The biggest concern I would have is just how bad his tenure with Arkansas went. However, what he runs now is a completely different style of offense than what he was running at Arkansas, and the Razorbacks were in the dumps talent-wise. At Arkansas, the offense was very shotgun-heavy and was primarily based on inside zone, following the typical Chad Morris-style of spread offense. 

Craddock admitted when he was on his own at UAB that he re-calibrated and he took a step back to evaluate his own process. Once he got away from Chad Morris, the offense truly became his own to what we see today. 

Because of his tenure at Arkansas, I’m sure many will point to how his offense doesn’t work in the SEC. Yet, it’s a similar style to that of Georgia and Texas.
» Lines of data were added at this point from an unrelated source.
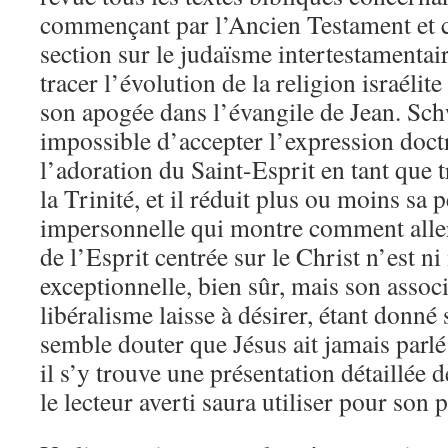
commençant par l’Ancien Testament et
section sur le judaïsme intertestamentai
tracer l’évolution de la religion israélit
son apogée dans l’évangile de Jean. Sch
impossible d’accepter l’expression doctr
l’adoration du Saint-Esprit en tant que 
la Trinité, et il réduit plus ou moins sa 
impersonnelle qui montre comment aller
de l’Esprit centrée sur le Christ n’est ni
exceptionnelle, bien sûr, mais son associ
libéralisme laisse à désirer, étant donn
semble douter que Jésus ait jamais parlé
il s’y trouve une présentation détaillée 
le lecteur averti saura utiliser pour son 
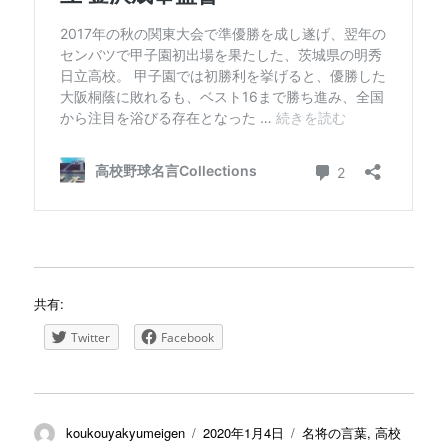
共有:
Twitter
Facebook
投
投
カ
koukouyakyumeigen
2020年1月4日
名将の言葉
,
高校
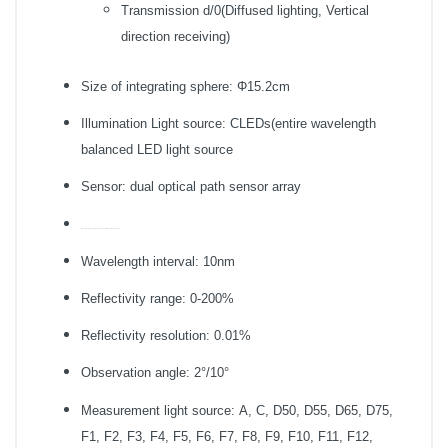
Transmission d/0(Diffused lighting, Vertical
direction receiving)
Size of integrating sphere: Φ15.2cm
Illumination Light source: CLEDs(entire wavelength
balanced LED light source
Sensor: dual optical path sensor array
Wavelength range: 400-700nm or custom made (360-740nm)
Wavelength interval: 10nm
Reflectivity range: 0-200%
Reflectivity resolution: 0.01%
Observation angle: 2°/10°
Measurement light source: A, C, D50, D55, D65, D75,
F1, F2, F3, F4, F5, F6, F7, F8, F9, F10, F11, F12,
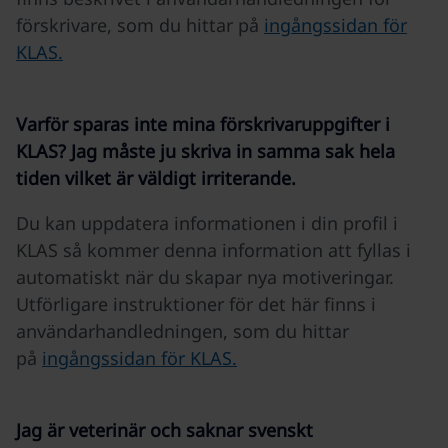
förskrivare, som du hittar på
ingångssidan för
KLAS.
Varför sparas inte mina förskrivaruppgifter i
KLAS? Jag måste ju skriva in samma sak hela
tiden vilket är väldigt irriterande.
Du kan uppdatera informationen i din profil i
KLAS så kommer denna information att fyllas i
automatiskt när du skapar nya motiveringar.
Utförligare instruktioner för det här finns i
användarhandledningen, som du hittar
på
ingångssidan för KLAS.
Jag är veterinär och saknar svenskt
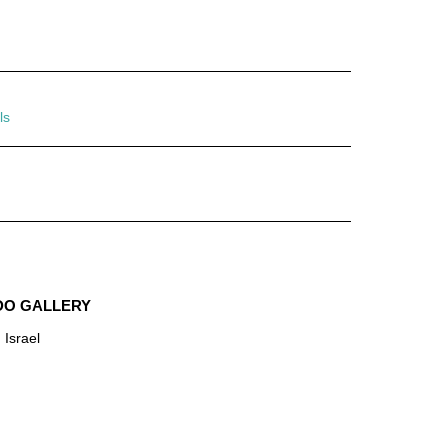
ls
O GALLERY
, Israel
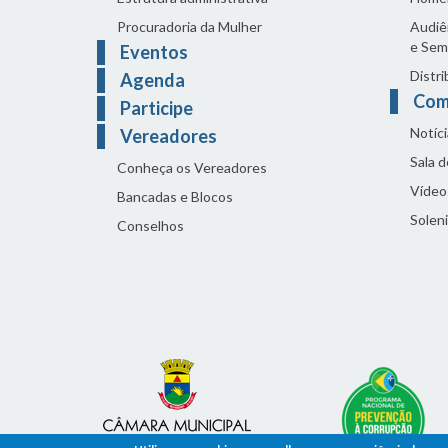
Procuradoria da Mulher
Audiên
e Sem
Eventos
Distri
Agenda
Com
Participe
Notíci
Vereadores
Sala 
Conheça os Vereadores
Vídeo
Bancadas e Blocos
Solen
Conselhos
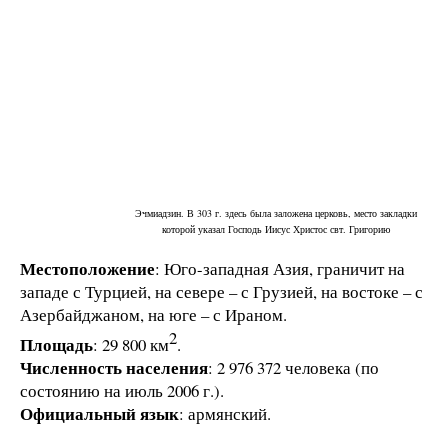
Эчмиадзин. В 303 г. здесь была заложена церковь, место закладки
которой указал Господь Иисус Христос свт. Григорию
Местоположение
: Юго-западная Азия, граничит на
западе с Турцией, на севере – с Грузией, на востоке – с
Азербайджаном, на юге – с Ираном.
2
Площадь
: 29 800 км
.
Численность населения
: 2 976 372 человека (по
состоянию на июль 2006 г.).
Официальный язык
: армянский.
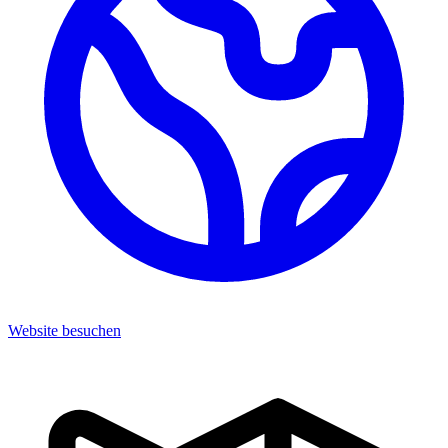
Website besuchen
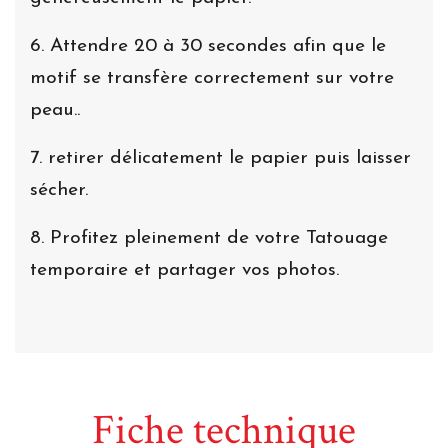
6. Attendre 20 à 30 secondes afin que le
motif se transfère correctement sur votre
peau..
7. retirer délicatement le papier puis laisser
sécher.
8. Profitez pleinement de votre Tatouage
temporaire et partager vos photos.
Fiche technique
I think it’s working out for those two teams so far.

While we don’t yet know just how good of a recruiter Craddock is, he has a pretty solid group of quarterbacks attached to his resume, with names like Tajh Boyd, Deshaun Watson, Ben Hicks, KJ Jefferson, Gunnar Watson, and now Darian Mensah, and was able to lure former five-star Ty Thompson to Tulane this past offseason. While that’s obviously not as enticing as a resume of a Kalen DeBoer or Lincoln Riley, Craddock has recruited and coached talented and productive passers at all of his stops, which gives me hope about his ability to do so with a program like Oklahoma.


Joe Craddock Summary

Overall, Joe Craddock’s offense is one that I would imagine Brent Venables would be pretty pleased with, given their ability to control the ball and generate explosive plays in the passing game. The two have worked together previously at Clemson, and Tulane’s offense was able to generate explosive plays on Oklahoma’s defense, even if they did ultimately lose the game.

There will be concerns about his ability to handle a much bigger opportunity than coaching well at SMU, Troy, and Tulane, but those are going to be concerns about almost any coach the Sooners hire, as they are pretty unlikely to hire any blue-blood offensive coordinator.

Given his ability to teach and develop players, as well as his proven schematic flexibility, it’s no surprise Craddock has become such a hot name for the Sooners’ offensive coordinator job.